= Chisolm massacre =

The Chisolm Massacre occurred on April 29, 1877, in Kemper County, Mississippi, less than a month after the Reconstruction era was brought to a close. A judge and former sheriff named William Chisolm was accused of killing sheriff John Gully, a member of the Democratic Party, and was being held in the local jail. Also held there in protective custody were Chisolm's son, daughter, and two of his friends. A mob of around 300 Ku Klux Klan members stormed the jail and killed Chisolm, his 14-year-old son John Chisholm, his 19-year-old daughter Cornelia Josephine Chisholm, his friend John Gilmer, and two other men, A. McClellan and David Rosser. No one was convicted for the attack.

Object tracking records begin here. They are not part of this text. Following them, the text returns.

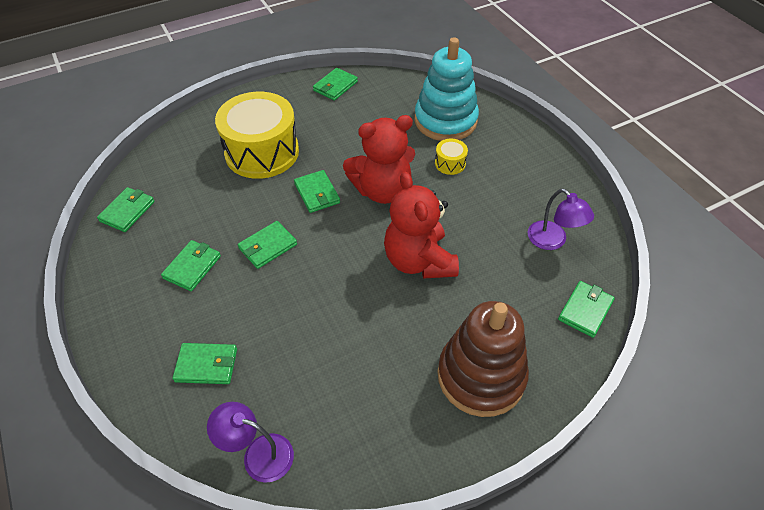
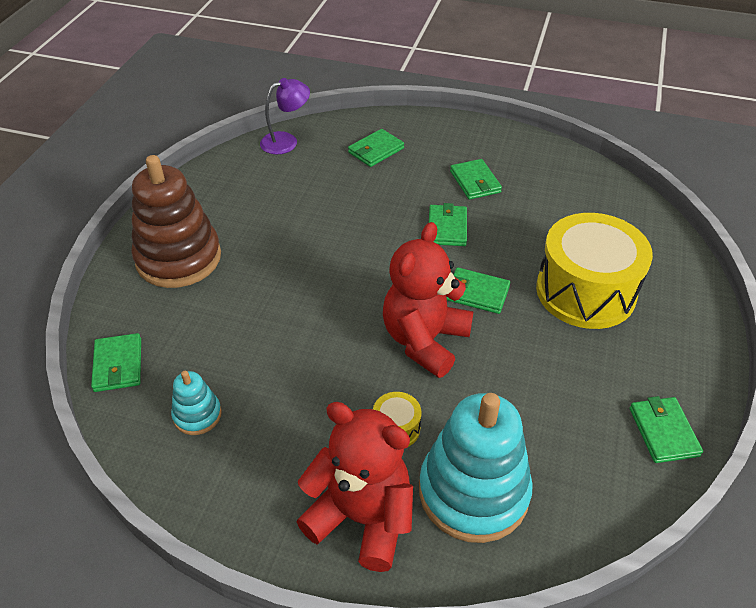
camera: 135 degrees right, 5 degrees down
green wallet [97,187,155,232] -> none
red teddy bear [384,171,459,279] -> red teddy bear moved to [296,402,413,572]
purple lamp [528,188,594,250] -> turquoise stacking toy [171,371,222,435]

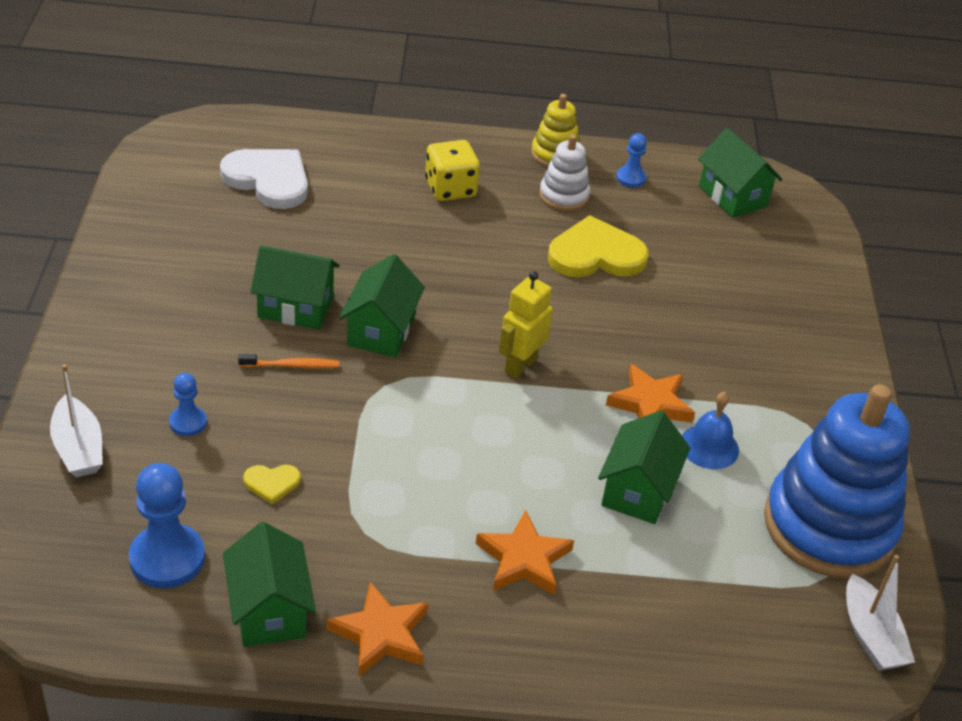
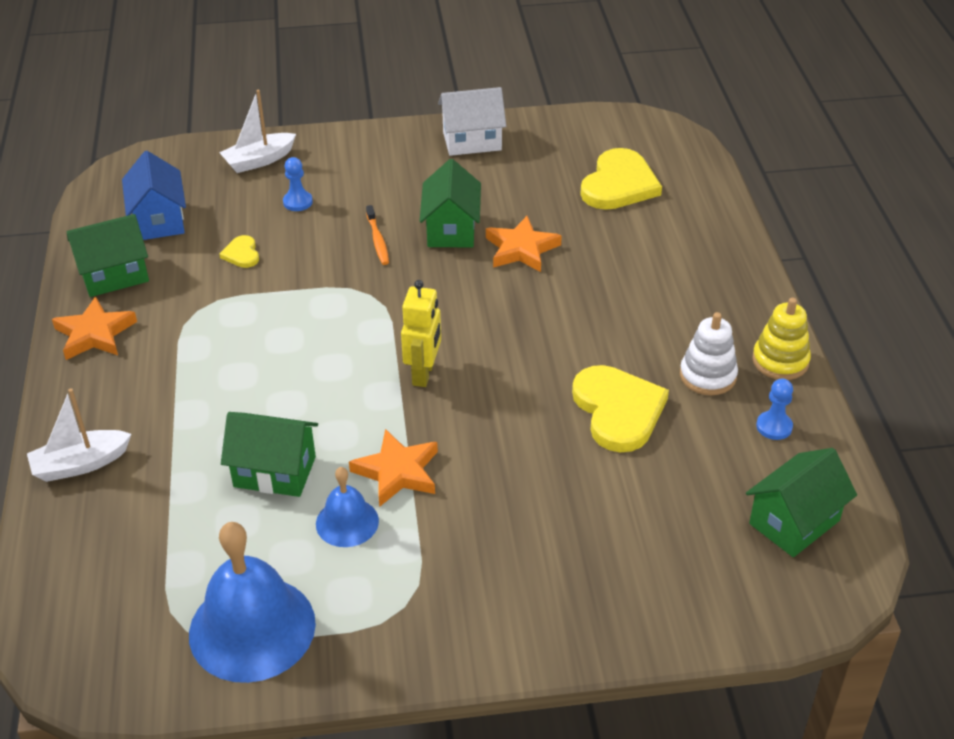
camera: 85 degrees right, 0 degrees up
blue pawn [129,463,205,588] -> blue house [122,151,186,240]
white heart [220,149,308,209] -> yellow heart [580,148,662,210]
green house [339,254,425,357] -> none
yellow dice [425,140,480,201] -> none
orange star [476,510,574,595] -> orange star moved to [486,216,562,272]
yellow robot [499,271,553,378] -> yellow robot turned 75 degrees clockwise [401,280,441,387]
blue stacking toy [764,384,910,578] -> blue bell [189,522,316,683]
white boat [846,555,915,671] -> white boat moved to [27,388,131,482]
none -> white house [438,87,506,156]

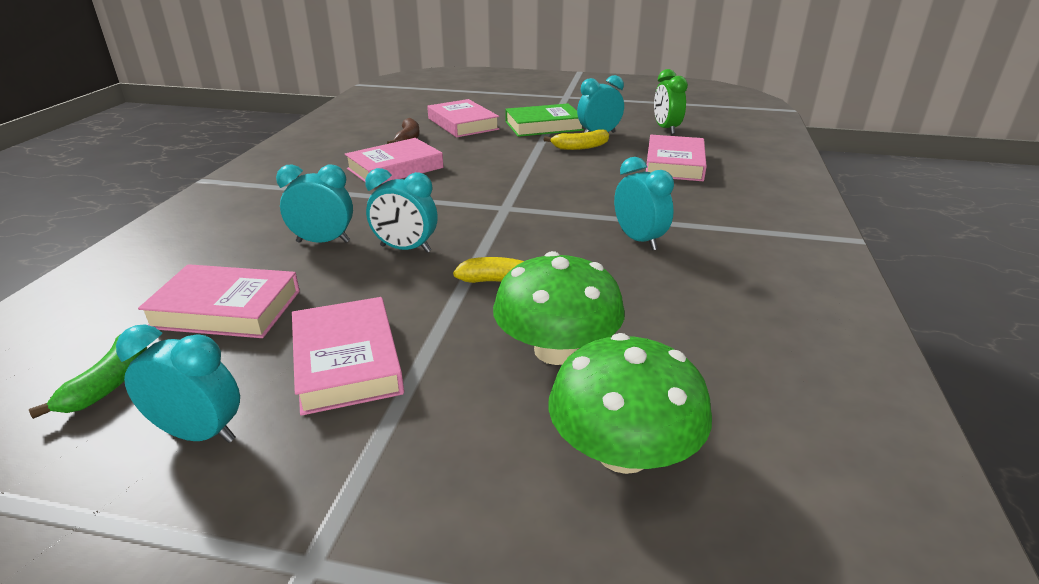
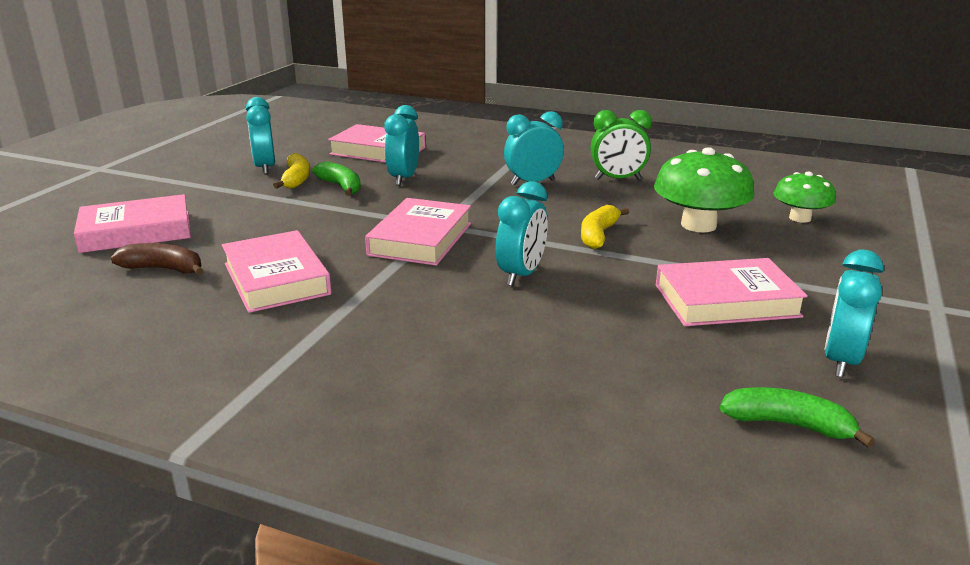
camera: 80 degrees left, 5 degrees down
pink book [138,264,300,338] -> pink book moved to [365,198,471,266]
turquoise clock [276,164,353,243] -> turquoise clock moved to [385,105,419,186]
green book [505,103,584,137] -> none
green mushroom [549,333,712,474] -> green mushroom [773,171,836,223], size x0.62
green clock [654,69,688,134] -> green clock moved to [591,110,652,180]
none -> green banana [312,161,361,196]

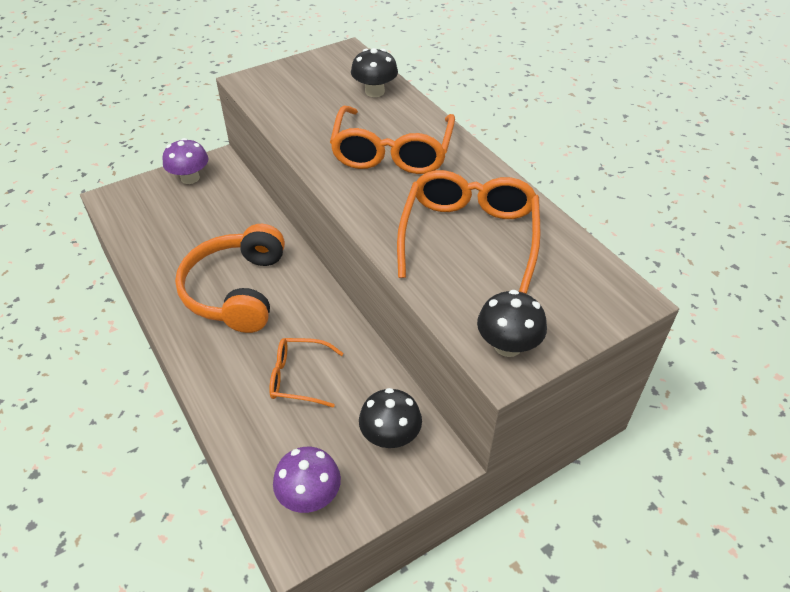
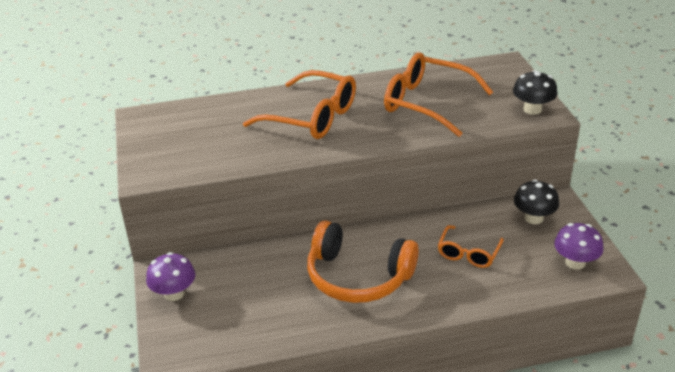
camera: 70 degrees left, 10 degrees down
black mushroom [351,48,398,97] -> none

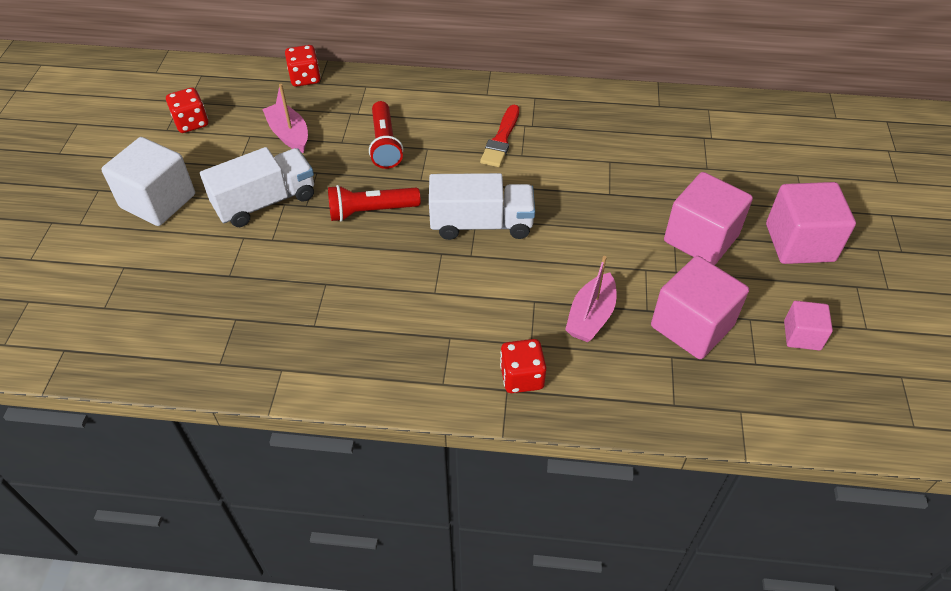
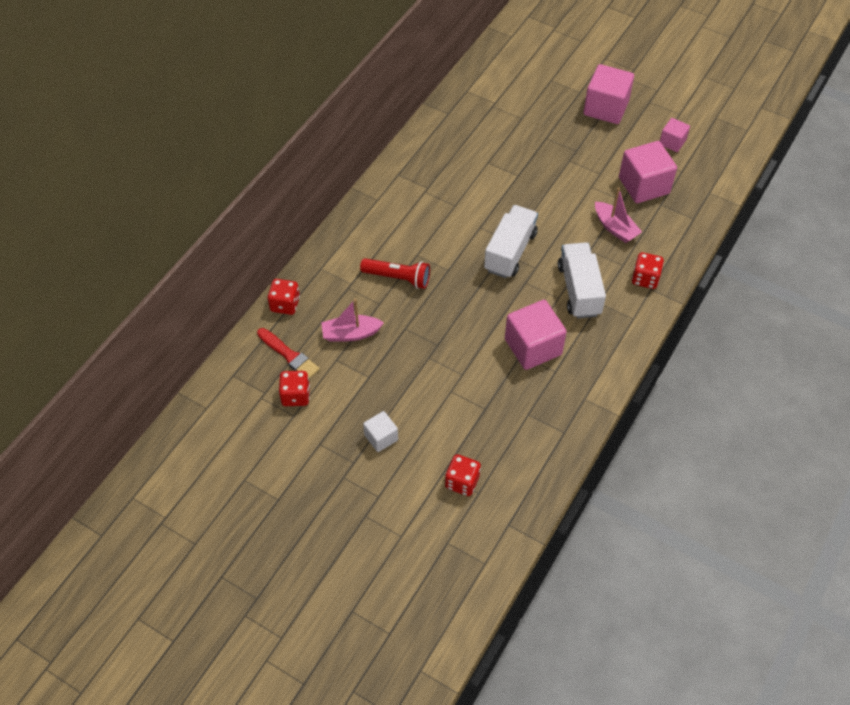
camera: 65 degrees left, 5 degrees up
white cube [101,137,195,226] -> white cube [363,411,398,452], size x0.55
white truck [200,147,314,227] -> white truck moved to [558,242,606,318]
red flashlight [328,185,421,222] -> none
red brush [480,105,519,167] -> red brush moved to [257,328,320,379]
pink cube [664,172,753,265] -> pink cube moved to [505,300,567,370]
none -> red dice [445,454,481,496]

According to the Yorkville Enquirer, Chisolm was a Republican Party candidate for a seat in the U.S. Congress.

Southern papers applauded the lynching. The Yorkville Enquirer concluded its report on the "Tragedy in Mississippi" noting that: "Other hangings will probably follow." Governor John Marshall Stone refused to launch an investigation and U.S. President Rutherford Hayes did not comment on the killings. It was one of several reprisal actions in Mississippi during the period after Reconstruction. A freedman, Walter Riley, later confessed to killing Gully and was executed for the murder on December 7, 1877. He consistently maintained his guilt, but insisted that he alone was responsible for the murder. On the gallows, however, Riley indirectly implicated Judge Chisolm in the murder. He said he obtained the gun from Hezzie Jack, a former waiting boy for Judge Chisolm. Riley said Hezzie had persuaded him to commit the murder. Newspapers questioned why Hezzie would do this unless prompted to by Judge Chisolm. Riley said that as far as he knew, Judge Chisolm and John Gilmer had no involvement in the murder, but if they did, he did not know it.

The New York Times wrote about it. James Monroe Wells, a deputy revenue collector and U.S. Army veteran, wrote the book The Chisolm Massacre: A Picture of "Home Rule" in Mississippi about it. His criticisms of locals were responded to by James Daniel Lynch's account blaming Radical Republicans, Kemper County Vindicated, And a Peep at Radical Rule in Mississippi.